# Thread: Context Mixing

1. ## Context Mixing

This is a question on your point of view on the better way to "mix" correlation information.

I was considering the idea of evaluating probability for a token according to different context information. I guess this is nothing new for many of you.

I will take an example to make it clearer.
Let's say i'm trying to guess the 6th bit of position P, that we'll call P6.
Let's imagine i have 2 correlation information, which are completely different :
1) According to the first correlation, which is based on the previous Byte value, (P6==1) = 80%
2) According to a second correlation, based on bit position within the Byte, (P6==1) = 65%

Now, let's say we've got both these estimations, from 2 different correlation rules.
How should we mix them ? Is that even possible ?

I don't expect that blindly "taking the average" would prove any useful. Like mixing too many colors always end up with a brown one.

[Stored data]
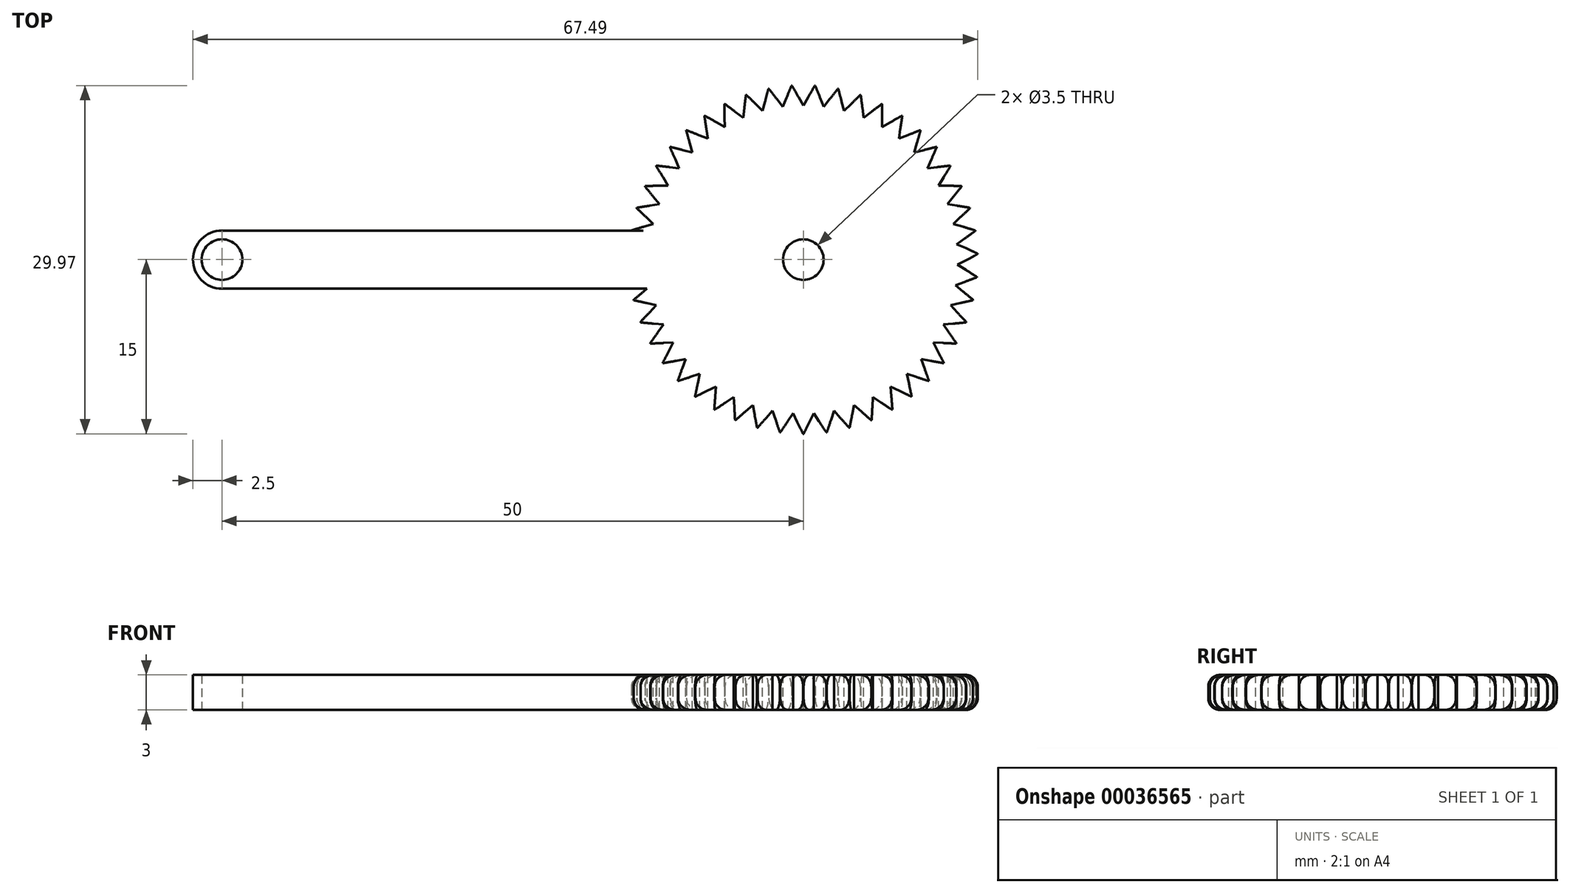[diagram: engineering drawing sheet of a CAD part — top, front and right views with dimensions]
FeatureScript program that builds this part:
annotation { "Feature Type Name" : "Feature", "Feature Type Description" : "" }
export const myFeature = defineFeature(function(context is Context, id is Id, definition is map)
    precondition{}
    {
        {
            var Q0;
            Q0=qCreatedBy(makeId("Top.planeOp"),FACE);
            var sketch = newSketch(context, id + "F0", { "sketchPlane" : qUnion([Q0])});
            skCircle(sketch, "E0", {"center": v(0, 0) * mm, "radius": 15 * mm});
            skSolve(sketch);
        }
        {
            var Q0;
            Q0 = qSketchRegion(id + "F0", true);
            extrude(context, id + "F1", {"entities" : qUnion([Q0]), "depth" : 3 * mm});
        }
        {
            var Q0;
            Q0=makeQuery(id+"F1.opExtrude","CAP_FACE",FACE,{"disambiguationData":[OSD([sQuery(id+"F0.wireOp",EDGE,"E0")])],"isStart":false});
            var Q1;
            Q1=makeQuery(id+"F1.opExtrude","CAP_EDGE",EDGE,{"disambiguationData":[OSD([sQuery(id+"F0.wireOp",EDGE,"E0")])],"isStart":true});
            fillet(context, id + "F2", {"entities" : qUnion([Q0, Q1]), "radius" : 1 * mm, "tangentPropagation" : true, "allowEdgeOverflow" : false});
        }
        {
            var Q0;
            Q0=makeQuery(id+"F1.opExtrude","CAP_FACE",FACE,{"disambiguationData":[OSD([sQuery(id+"F0.wireOp",EDGE,"E0")])],"isStart":false});
            var sketch = newSketch(context, id + "F3", { "sketchPlane" : qUnion([Q0])});
            skCircle(sketch, "E1.cCircle", {"center": v(0, 14.42) * mm, "radius": 0.58 * mm, "construction": true});
            skLineSegment(sketch, "E1.0", {"start": v(-1, 15) * mm, "end": v(1, 15) * mm});
            skLineSegment(sketch, "E1.1", {"start": v(1, 15) * mm, "end": v(0, 13.27) * mm});
            skLineSegment(sketch, "E1.2", {"start": v(0, 13.27) * mm, "end": v(-1, 15) * mm});
            skPoint(sketch, "E1.0.midPoint", {"position": v(0, 15) * mm});
            skLineSegment(sketch, "E2.1.0", {"start": v(-1, 15) * mm, "end": v(-1.77, 13.15) * mm});
            skLineSegment(sketch, "E2.1.1", {"start": v(-1.77, 13.15) * mm, "end": v(-3, 14.73) * mm});
            skLineSegment(sketch, "E2.1.2", {"start": v(-3, 14.73) * mm, "end": v(-1, 15) * mm});
            skLineSegment(sketch, "E2.2.0", {"start": v(-3, 14.73) * mm, "end": v(-3.5, 12.8) * mm});
            skLineSegment(sketch, "E2.2.1", {"start": v(-3.5, 12.8) * mm, "end": v(-4.93, 14.2) * mm});
            skLineSegment(sketch, "E2.2.2", {"start": v(-4.93, 14.2) * mm, "end": v(-3, 14.73) * mm});
            skLineSegment(sketch, "E2.3.0", {"start": v(-4.94, 14.2) * mm, "end": v(-5.18, 12.22) * mm});
            skLineSegment(sketch, "E2.3.1", {"start": v(-5.18, 12.22) * mm, "end": v(-6.78, 13.42) * mm});
            skLineSegment(sketch, "E2.3.2", {"start": v(-6.78, 13.42) * mm, "end": v(-4.94, 14.2) * mm});
            skLineSegment(sketch, "E2.4.0", {"start": v(-6.78, 13.42) * mm, "end": v(-6.76, 11.42) * mm});
            skLineSegment(sketch, "E2.4.1", {"start": v(-6.76, 11.42) * mm, "end": v(-8.5, 12.4) * mm});
            skLineSegment(sketch, "E2.4.2", {"start": v(-8.5, 12.4) * mm, "end": v(-6.78, 13.42) * mm});
            skLineSegment(sketch, "E2.5.0", {"start": v(-8.51, 12.4) * mm, "end": v(-8.22, 10.41) * mm});
            skLineSegment(sketch, "E2.5.1", {"start": v(-8.22, 10.41) * mm, "end": v(-10.08, 11.15) * mm});
            skLineSegment(sketch, "E2.5.2", {"start": v(-10.08, 11.15) * mm, "end": v(-8.51, 12.4) * mm});
            skLineSegment(sketch, "E2.6.0", {"start": v(-10.09, 11.15) * mm, "end": v(-9.54, 9.22) * mm});
            skLineSegment(sketch, "E2.6.1", {"start": v(-9.54, 9.22) * mm, "end": v(-11.48, 9.7) * mm});
            skLineSegment(sketch, "E2.6.2", {"start": v(-11.48, 9.7) * mm, "end": v(-10.09, 11.15) * mm});
            skLineSegment(sketch, "E2.7.0", {"start": v(-11.48, 9.7) * mm, "end": v(-10.68, 7.87) * mm});
            skLineSegment(sketch, "E2.7.1", {"start": v(-10.68, 7.87) * mm, "end": v(-12.67, 8.1) * mm});
            skLineSegment(sketch, "E2.7.2", {"start": v(-12.67, 8.1) * mm, "end": v(-11.48, 9.7) * mm});
            skLineSegment(sketch, "E2.8.0", {"start": v(-12.67, 8.09) * mm, "end": v(-11.64, 6.38) * mm});
            skLineSegment(sketch, "E2.8.1", {"start": v(-11.64, 6.38) * mm, "end": v(-13.63, 6.33) * mm});
            skLineSegment(sketch, "E2.8.2", {"start": v(-13.63, 6.33) * mm, "end": v(-12.67, 8.09) * mm});
            skLineSegment(sketch, "E2.9.0", {"start": v(-13.64, 6.32) * mm, "end": v(-12.38, 4.77) * mm});
            skLineSegment(sketch, "E2.9.1", {"start": v(-12.38, 4.77) * mm, "end": v(-14.36, 4.46) * mm});
            skLineSegment(sketch, "E2.9.2", {"start": v(-14.36, 4.46) * mm, "end": v(-13.64, 6.32) * mm});
            skLineSegment(sketch, "E2.10.0", {"start": v(-14.36, 4.45) * mm, "end": v(-12.9, 3.08) * mm});
            skLineSegment(sketch, "E2.10.1", {"start": v(-12.9, 3.08) * mm, "end": v(-14.82, 2.5) * mm});
            skLineSegment(sketch, "E2.10.2", {"start": v(-14.82, 2.5) * mm, "end": v(-14.36, 4.45) * mm});
            skLineSegment(sketch, "E2.11.0", {"start": v(-14.82, 2.5) * mm, "end": v(-13.2, 1.33) * mm});
            skLineSegment(sketch, "E2.11.1", {"start": v(-13.2, 1.33) * mm, "end": v(-15.02, 0.5) * mm});
            skLineSegment(sketch, "E2.11.2", {"start": v(-15.02, 0.5) * mm, "end": v(-14.82, 2.5) * mm});
            skLineSegment(sketch, "E2.12.0", {"start": v(-15.03, 0.5) * mm, "end": v(-13.26, -0.44) * mm});
            skLineSegment(sketch, "E2.12.1", {"start": v(-13.26, -0.44) * mm, "end": v(-14.96, -1.5) * mm});
            skLineSegment(sketch, "E2.12.2", {"start": v(-14.96, -1.5) * mm, "end": v(-15.03, 0.5) * mm});
            skLineSegment(sketch, "E2.13.0", {"start": v(-14.96, -1.5) * mm, "end": v(-13.08, -2.2) * mm});
            skLineSegment(sketch, "E2.13.1", {"start": v(-13.08, -2.2) * mm, "end": v(-14.62, -3.48) * mm});
            skLineSegment(sketch, "E2.13.2", {"start": v(-14.62, -3.48) * mm, "end": v(-14.96, -1.5) * mm});
            skLineSegment(sketch, "E2.14.0", {"start": v(-14.62, -3.49) * mm, "end": v(-12.67, -3.93) * mm});
            skLineSegment(sketch, "E2.14.1", {"start": v(-12.67, -3.93) * mm, "end": v(-14.03, -5.4) * mm});
            skLineSegment(sketch, "E2.14.2", {"start": v(-14.03, -5.4) * mm, "end": v(-14.62, -3.49) * mm});
            skLineSegment(sketch, "E2.15.0", {"start": v(-14.03, -5.4) * mm, "end": v(-12.04, -5.58) * mm});
            skLineSegment(sketch, "E2.15.1", {"start": v(-12.04, -5.58) * mm, "end": v(-13.19, -7.22) * mm});
            skLineSegment(sketch, "E2.15.2", {"start": v(-13.19, -7.22) * mm, "end": v(-14.03, -5.4) * mm});
            skLineSegment(sketch, "E2.16.0", {"start": v(-13.18, -7.23) * mm, "end": v(-11.18, -7.14) * mm});
            skLineSegment(sketch, "E2.16.1", {"start": v(-11.18, -7.14) * mm, "end": v(-12.1, -8.91) * mm});
            skLineSegment(sketch, "E2.16.2", {"start": v(-12.1, -8.91) * mm, "end": v(-13.18, -7.23) * mm});
            skLineSegment(sketch, "E2.17.0", {"start": v(-12.1, -8.92) * mm, "end": v(-10.13, -8.57) * mm});
            skLineSegment(sketch, "E2.17.1", {"start": v(-10.13, -8.57) * mm, "end": v(-10.8, -10.45) * mm});
            skLineSegment(sketch, "E2.17.2", {"start": v(-10.8, -10.45) * mm, "end": v(-12.1, -8.92) * mm});
            skLineSegment(sketch, "E2.18.0", {"start": v(-10.8, -10.45) * mm, "end": v(-8.9, -9.84) * mm});
            skLineSegment(sketch, "E2.18.1", {"start": v(-8.9, -9.84) * mm, "end": v(-9.32, -11.8) * mm});
            skLineSegment(sketch, "E2.18.2", {"start": v(-9.32, -11.8) * mm, "end": v(-10.8, -10.45) * mm});
            skLineSegment(sketch, "E2.19.0", {"start": v(-9.31, -11.8) * mm, "end": v(-7.5, -10.94) * mm});
            skLineSegment(sketch, "E2.19.1", {"start": v(-7.5, -10.94) * mm, "end": v(-7.66, -12.93) * mm});
            skLineSegment(sketch, "E2.19.2", {"start": v(-7.66, -12.93) * mm, "end": v(-9.31, -11.8) * mm});
            skLineSegment(sketch, "E2.20.0", {"start": v(-7.66, -12.94) * mm, "end": v(-5.98, -11.84) * mm});
            skLineSegment(sketch, "E2.20.1", {"start": v(-5.98, -11.84) * mm, "end": v(-5.87, -13.84) * mm});
            skLineSegment(sketch, "E2.20.2", {"start": v(-5.87, -13.84) * mm, "end": v(-7.66, -12.94) * mm});
            skLineSegment(sketch, "E2.21.0", {"start": v(-5.87, -13.84) * mm, "end": v(-4.35, -12.53) * mm});
            skLineSegment(sketch, "E2.21.1", {"start": v(-4.35, -12.53) * mm, "end": v(-3.98, -14.5) * mm});
            skLineSegment(sketch, "E2.21.2", {"start": v(-3.98, -14.5) * mm, "end": v(-5.87, -13.84) * mm});
            skLineSegment(sketch, "E2.22.0", {"start": v(-3.97, -14.5) * mm, "end": v(-2.64, -13) * mm});
            skLineSegment(sketch, "E2.22.1", {"start": v(-2.64, -13) * mm, "end": v(-2, -14.9) * mm});
            skLineSegment(sketch, "E2.22.2", {"start": v(-2, -14.9) * mm, "end": v(-3.97, -14.5) * mm});
            skLineSegment(sketch, "E2.23.0", {"start": v(-2, -14.9) * mm, "end": v(-0.89, -13.24) * mm});
            skLineSegment(sketch, "E2.23.1", {"start": v(-0.89, -13.24) * mm, "end": v(0, -15.03) * mm});
            skLineSegment(sketch, "E2.23.2", {"start": v(0, -15.03) * mm, "end": v(-2, -14.9) * mm});
            skLineSegment(sketch, "E2.24.0", {"start": v(0, -15.03) * mm, "end": v(0.89, -13.24) * mm});
            skLineSegment(sketch, "E2.24.1", {"start": v(0.89, -13.24) * mm, "end": v(2, -14.9) * mm});
            skLineSegment(sketch, "E2.24.2", {"start": v(2, -14.9) * mm, "end": v(0, -15.03) * mm});
            skLineSegment(sketch, "E2.25.0", {"start": v(2, -14.9) * mm, "end": v(2.64, -13) * mm});
            skLineSegment(sketch, "E2.25.1", {"start": v(2.64, -13) * mm, "end": v(3.97, -14.5) * mm});
            skLineSegment(sketch, "E2.25.2", {"start": v(3.97, -14.5) * mm, "end": v(2, -14.9) * mm});
            skLineSegment(sketch, "E2.26.0", {"start": v(3.98, -14.5) * mm, "end": v(4.35, -12.53) * mm});
            skLineSegment(sketch, "E2.26.1", {"start": v(4.35, -12.53) * mm, "end": v(5.87, -13.84) * mm});
            skLineSegment(sketch, "E2.26.2", {"start": v(5.87, -13.84) * mm, "end": v(3.98, -14.5) * mm});
            skLineSegment(sketch, "E2.27.0", {"start": v(5.87, -13.84) * mm, "end": v(5.98, -11.84) * mm});
            skLineSegment(sketch, "E2.27.1", {"start": v(5.98, -11.84) * mm, "end": v(7.66, -12.94) * mm});
            skLineSegment(sketch, "E2.27.2", {"start": v(7.66, -12.94) * mm, "end": v(5.87, -13.84) * mm});
            skLineSegment(sketch, "E2.28.0", {"start": v(7.66, -12.93) * mm, "end": v(7.5, -10.94) * mm});
            skLineSegment(sketch, "E2.28.1", {"start": v(7.5, -10.94) * mm, "end": v(9.31, -11.8) * mm});
            skLineSegment(sketch, "E2.28.2", {"start": v(9.31, -11.8) * mm, "end": v(7.66, -12.93) * mm});
            skLineSegment(sketch, "E2.29.0", {"start": v(9.32, -11.8) * mm, "end": v(8.9, -9.84) * mm});
            skLineSegment(sketch, "E2.29.1", {"start": v(8.9, -9.84) * mm, "end": v(10.8, -10.45) * mm});
            skLineSegment(sketch, "E2.29.2", {"start": v(10.8, -10.45) * mm, "end": v(9.32, -11.8) * mm});
            skLineSegment(sketch, "E2.30.0", {"start": v(10.8, -10.45) * mm, "end": v(10.13, -8.57) * mm});
            skLineSegment(sketch, "E2.30.1", {"start": v(10.13, -8.57) * mm, "end": v(12.1, -8.92) * mm});
            skLineSegment(sketch, "E2.30.2", {"start": v(12.1, -8.92) * mm, "end": v(10.8, -10.45) * mm});
            skLineSegment(sketch, "E2.31.0", {"start": v(12.1, -8.91) * mm, "end": v(11.18, -7.14) * mm});
            skLineSegment(sketch, "E2.31.1", {"start": v(11.18, -7.14) * mm, "end": v(13.18, -7.23) * mm});
            skLineSegment(sketch, "E2.31.2", {"start": v(13.18, -7.23) * mm, "end": v(12.1, -8.91) * mm});
            skLineSegment(sketch, "E2.32.0", {"start": v(13.19, -7.22) * mm, "end": v(12.04, -5.58) * mm});
            skLineSegment(sketch, "E2.32.1", {"start": v(12.04, -5.58) * mm, "end": v(14.03, -5.4) * mm});
            skLineSegment(sketch, "E2.32.2", {"start": v(14.03, -5.4) * mm, "end": v(13.19, -7.22) * mm});
            skLineSegment(sketch, "E2.33.0", {"start": v(14.03, -5.4) * mm, "end": v(12.67, -3.93) * mm});
            skLineSegment(sketch, "E2.33.1", {"start": v(12.67, -3.93) * mm, "end": v(14.62, -3.49) * mm});
            skLineSegment(sketch, "E2.33.2", {"start": v(14.62, -3.49) * mm, "end": v(14.03, -5.4) * mm});
            skLineSegment(sketch, "E2.34.0", {"start": v(14.62, -3.48) * mm, "end": v(13.08, -2.2) * mm});
            skLineSegment(sketch, "E2.34.1", {"start": v(13.08, -2.2) * mm, "end": v(14.96, -1.5) * mm});
            skLineSegment(sketch, "E2.34.2", {"start": v(14.96, -1.5) * mm, "end": v(14.62, -3.48) * mm});
            skLineSegment(sketch, "E2.35.0", {"start": v(14.96, -1.5) * mm, "end": v(13.26, -0.44) * mm});
            skLineSegment(sketch, "E2.35.1", {"start": v(13.26, -0.44) * mm, "end": v(15.03, 0.5) * mm});
            skLineSegment(sketch, "E2.35.2", {"start": v(15.03, 0.5) * mm, "end": v(14.96, -1.5) * mm});
            skLineSegment(sketch, "E2.36.0", {"start": v(15.02, 0.5) * mm, "end": v(13.2, 1.33) * mm});
            skLineSegment(sketch, "E2.36.1", {"start": v(13.2, 1.33) * mm, "end": v(14.82, 2.5) * mm});
            skLineSegment(sketch, "E2.36.2", {"start": v(14.82, 2.5) * mm, "end": v(15.02, 0.5) * mm});
            skLineSegment(sketch, "E2.37.0", {"start": v(14.82, 2.5) * mm, "end": v(12.9, 3.08) * mm});
            skLineSegment(sketch, "E2.37.1", {"start": v(12.9, 3.08) * mm, "end": v(14.36, 4.45) * mm});
            skLineSegment(sketch, "E2.37.2", {"start": v(14.36, 4.45) * mm, "end": v(14.82, 2.5) * mm});
            skLineSegment(sketch, "E2.38.0", {"start": v(14.36, 4.46) * mm, "end": v(12.38, 4.77) * mm});
            skLineSegment(sketch, "E2.38.1", {"start": v(12.38, 4.77) * mm, "end": v(13.64, 6.32) * mm});
            skLineSegment(sketch, "E2.38.2", {"start": v(13.64, 6.32) * mm, "end": v(14.36, 4.46) * mm});
            skLineSegment(sketch, "E2.39.0", {"start": v(13.63, 6.33) * mm, "end": v(11.64, 6.38) * mm});
            skLineSegment(sketch, "E2.39.1", {"start": v(11.64, 6.38) * mm, "end": v(12.67, 8.09) * mm});
            skLineSegment(sketch, "E2.39.2", {"start": v(12.67, 8.09) * mm, "end": v(13.63, 6.33) * mm});
            skLineSegment(sketch, "E2.40.0", {"start": v(12.67, 8.1) * mm, "end": v(10.68, 7.87) * mm});
            skLineSegment(sketch, "E2.40.1", {"start": v(10.68, 7.87) * mm, "end": v(11.48, 9.7) * mm});
            skLineSegment(sketch, "E2.40.2", {"start": v(11.48, 9.7) * mm, "end": v(12.67, 8.1) * mm});
            skLineSegment(sketch, "E2.41.0", {"start": v(11.48, 9.7) * mm, "end": v(9.54, 9.22) * mm});
            skLineSegment(sketch, "E2.41.1", {"start": v(9.54, 9.22) * mm, "end": v(10.09, 11.15) * mm});
            skLineSegment(sketch, "E2.41.2", {"start": v(10.09, 11.15) * mm, "end": v(11.48, 9.7) * mm});
            skLineSegment(sketch, "E2.42.0", {"start": v(10.08, 11.15) * mm, "end": v(8.22, 10.41) * mm});
            skLineSegment(sketch, "E2.42.1", {"start": v(8.22, 10.41) * mm, "end": v(8.51, 12.4) * mm});
            skLineSegment(sketch, "E2.42.2", {"start": v(8.51, 12.4) * mm, "end": v(10.08, 11.15) * mm});
            skLineSegment(sketch, "E2.43.0", {"start": v(8.5, 12.4) * mm, "end": v(6.76, 11.42) * mm});
            skLineSegment(sketch, "E2.43.1", {"start": v(6.76, 11.42) * mm, "end": v(6.78, 13.42) * mm});
            skLineSegment(sketch, "E2.43.2", {"start": v(6.78, 13.42) * mm, "end": v(8.5, 12.4) * mm});
            skLineSegment(sketch, "E2.44.0", {"start": v(6.78, 13.42) * mm, "end": v(5.18, 12.22) * mm});
            skLineSegment(sketch, "E2.44.1", {"start": v(5.18, 12.22) * mm, "end": v(4.94, 14.2) * mm});
            skLineSegment(sketch, "E2.44.2", {"start": v(4.94, 14.2) * mm, "end": v(6.78, 13.42) * mm});
            skLineSegment(sketch, "E2.45.0", {"start": v(4.93, 14.2) * mm, "end": v(3.5, 12.8) * mm});
            skLineSegment(sketch, "E2.45.1", {"start": v(3.5, 12.8) * mm, "end": v(3, 14.73) * mm});
            skLineSegment(sketch, "E2.45.2", {"start": v(3, 14.73) * mm, "end": v(4.93, 14.2) * mm});
            skLineSegment(sketch, "E2.46.0", {"start": v(3, 14.73) * mm, "end": v(1.77, 13.15) * mm});
            skLineSegment(sketch, "E2.46.1", {"start": v(1.77, 13.15) * mm, "end": v(1, 15) * mm});
            skLineSegment(sketch, "E2.46.2", {"start": v(1, 15) * mm, "end": v(3, 14.73) * mm});
            skPoint(sketch, "E2.center", {"position": v(0, 0) * mm});
            skSolve(sketch);
        }
        {
            var Q0;
            Q0 = qSketchRegion(id + "F3", true);
            extrude(context, id + "F4", {"entities" : qUnion([Q0]), "operationType" : NewBodyOperationType.REMOVE, "endBound" : BoundingType.THROUGH_ALL, "oppositeDirection" : true, "depth" : 25 * mm});
        }
        {
            var Q0;
            Q0=qCreatedBy(makeId("Top.planeOp"),FACE);
            var sketch = newSketch(context, id + "F5", { "sketchPlane" : qUnion([Q0])});
            skLineSegment(sketch, "E3.bottom", {"start": v(-50, 2.5) * mm, "end": v(0, 2.5) * mm});
            skLineSegment(sketch, "E3.top", {"start": v(-50, -2.5) * mm, "end": v(0, -2.5) * mm});
            skLineSegment(sketch, "E3.right", {"start": v(0, 2.5) * mm, "end": v(0, -2.5) * mm});
            skArc(sketch, "E4", {"start": v(-50, 2.5) * mm, "mid": v(-52.5, 0) * mm, "end": v(-50, -2.5) * mm});
            skCircle(sketch, "E5", {"center": v(-50, 0) * mm, "radius": 1.75 * mm});
            skSolve(sketch);
        }
        {
            var Q0;
            Q0 = qSketchRegion(id + "F5", true);
            extrude(context, id + "F6", {"entities" : qUnion([Q0]), "operationType" : NewBodyOperationType.ADD, "depth" : 3 * mm});
        }
        {
            var Q0;
            Q0=makeQuery(id+"F6.boolean.opBoolean","MERGE",FACE,{"derivedFrom":[makeQuery(id+"F1.opExtrude","CAP_FACE",FACE,{"disambiguationData":[OSD([sQuery(id+"F0.wireOp",EDGE,"E0")])],"isStart":false}),makeQuery(id+"F6.opExtrude","CAP_FACE",FACE,{"disambiguationData":[OSD([sQuery(id+"F5.wireOp",EDGE,"E3.bottom"),sQuery(id+"F5.wireOp",EDGE,"E3.top"),sQuery(id+"F5.wireOp",EDGE,"E3.right"),sQuery(id+"F5.wireOp",EDGE,"E4"),sQuery(id+"F5.wireOp",EDGE,"E5")])],"isStart":false})]});
            var sketch = newSketch(context, id + "F7", { "sketchPlane" : qUnion([Q0])});
            skCircle(sketch, "E6", {"center": v(0, 0) * mm, "radius": 1.75 * mm});
            skSolve(sketch);
        }
        {
            var Q0;
            Q0 = qSketchRegion(id + "F7", true);
            extrude(context, id + "F8", {"entities" : qUnion([Q0]), "operationType" : NewBodyOperationType.REMOVE, "endBound" : BoundingType.THROUGH_ALL, "oppositeDirection" : true, "depth" : 25 * mm});
        }
    });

Work to do
1: How many lines of the records contain the string "position", with case counting? Give only the number.
2: Carry on the forum thread about context mixing, starting right after its final sentence.

Answers to the tasks
1: 2

2:
My first impression was "there must be a mathematical formula for this", potentially using more information not present in this example, such as a "reliability counter", or whatever.
Then, i simply wondered : is it even necessary to merge anything ? Could the best (most squeezed) probability simply be the better one to select ?

Note : i'm deliberately not considering to "combine" both rules, creating many smaller and more specialized buckets. This would obviously work well in this example, since it is very small, but obviously the more combinations, the larger the number of buckets, eventually reaching memory limit. Even more importantly, the bucket sample would eventually become too light.  Reply With Quote

2. > Now, let's say we've got both these estimations, from 2 different correlation rules.
> How should we mix them ? Is that even possible ?

Yes, there're two common mixing methods now - linear and logistic.
Both are based on probability theory, but make different assumptions about data,
ie linear mixing implies that old data doesn't matter, and logistic mixing
takes into account the context history (and thus usually shows better results,
but is harder to compute).

> I don't expect that blindly "taking the average" would prove any useful.
> Like mixing too many colors always end up with a brown one.

Surprisingly, it would... it's what linear mixing is, anyway.
But its not just random average, but a probability estimation looking like that.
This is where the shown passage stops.